It's blackberry season! Chef Erin shares tips for storing fresh blackberries as well as a couple of her favorite recipes.
Okay, as cheesy as this sounds, blackberry brandy makes me oddly nostalgic for my "childhood." I grew up in Wisconsin and it's sad to admit but we country kids started drinking pretty early. Blackberry brandy was the drink of choice for many of the teenage girls I knew. (I was a sloe gin drinker, myself. Good God!) Anyway, with the plethora of wild blackberries in the Pacific Northwest, I'm always looking for ways to use them up. So an homage to my high school girlfriends seemed like a natural! (This is for you Suzi, Tammy, Heidi, Kim and Lisa - you know who you are!)

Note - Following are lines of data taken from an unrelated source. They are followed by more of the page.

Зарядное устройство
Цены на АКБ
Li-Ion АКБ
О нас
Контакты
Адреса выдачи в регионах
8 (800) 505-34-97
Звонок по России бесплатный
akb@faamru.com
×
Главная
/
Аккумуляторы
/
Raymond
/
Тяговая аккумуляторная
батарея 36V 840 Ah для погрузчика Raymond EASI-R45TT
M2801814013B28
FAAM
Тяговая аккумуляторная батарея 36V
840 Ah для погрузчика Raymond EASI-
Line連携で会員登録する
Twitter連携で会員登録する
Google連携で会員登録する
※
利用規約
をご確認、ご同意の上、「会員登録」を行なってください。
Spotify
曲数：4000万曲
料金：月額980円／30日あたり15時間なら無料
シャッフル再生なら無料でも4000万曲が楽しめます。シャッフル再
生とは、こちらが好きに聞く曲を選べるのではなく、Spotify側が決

On a grown up note, I also love making a savory sweet sauce for salmon, duck or pork so I've included that recipe too. Plus, I think you should try some blackberries in your next lemon or almond cake. To die for!
Savory Blackberry Sauce
for Salmon, Duck or Pork
2 cups fresh or frozen blackberries
3 tablespoons sugar
1/2 cup water
1 tablespoons fresh lemon juice
2 teaspoon cornstarch or arrowroot powder
pinch of white pepper
1 tablespoon unsalted butter, cold
1/4 teaspoon red wine vinegar
Simmer the blackberries, sugar and water in a saucepan until the berries are soft and starting to fall apart (about 5 minutes).Take off the burner and put the blackberries into a sieve. Use a wooden spoon or rubber scraper to push the berries through until you have extracted all the liquid. Discard the residue.

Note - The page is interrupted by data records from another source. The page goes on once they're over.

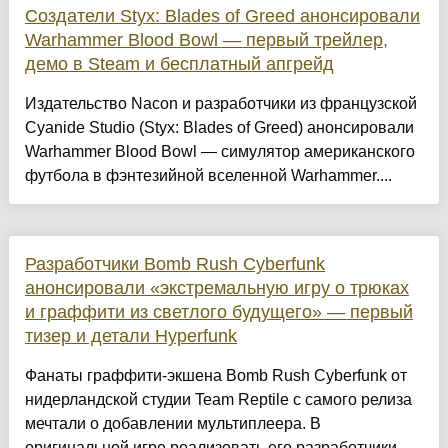
Создатели Styx: Blades of Greed анонсировали
Warhammer Blood Bowl — первый трейлер,
демо в Steam и бесплатный апгрейд
Издательство Nacon и разработчики из французской
Cyanide Studio (Styx: Blades of Greed) анонсировали
Warhammer Blood Bowl — симулятор американского
футбола в фэнтезийной вселенной Warhammer....
Разработчики Bomb Rush Cyberfunk
анонсировали «экстремальную игру о трюках
и граффити из светлого будущего» — первый
тизер и детали Hyperfunk
Фанаты граффити-экшена Bomb Rush Cyberfunk от
нидерландской студии Team Reptile с самого релиза
мечтали о добавлении мультиплеера. В
оригинальной игре реализовать его разработчики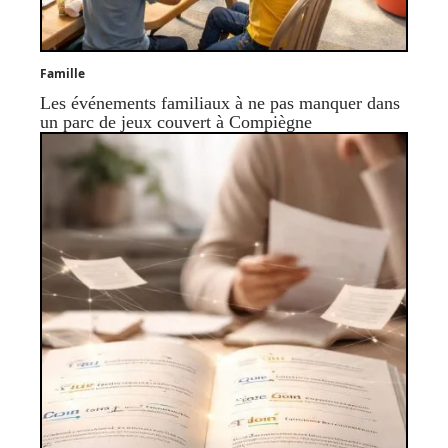
Famille
Les événements familiaux à ne pas manquer dans
un parc de jeux couvert à Compiègne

Put the liquid back into the saucepan and bring to heat. Whisk in the lemon juice, cornstarch or arrowroot, and white pepper. Heat until it begins to thicken slightly.
Remove from heat and whisk in butter and a dash of red wine vinegar. Add a little salt, if desired.
Spoon over roasted or grilled salmon and it's also wonderful on duck breast or pork tenderloin.
2 cups fresh, crushed blackberries
1 cup sugar dissolved in 1/2 cup boiling water
2 cups brandy, divided
Add sugar to boiling water and stir until dissolved. Gently crush the blackberries. Using your hands is fine! Pour the sugar water over the crushed berries.
Pour the mixture into a glass jar, add 1 cup brandy and seal the jar and shake gently. Place the jar in a cool, dark cupboard for 1 week. Strain the mixture through a fine sieve or cheese cloth. Add the second cup of brandy.
Sip on it's own or blend with vanilla ice cream for a decadent smoothie!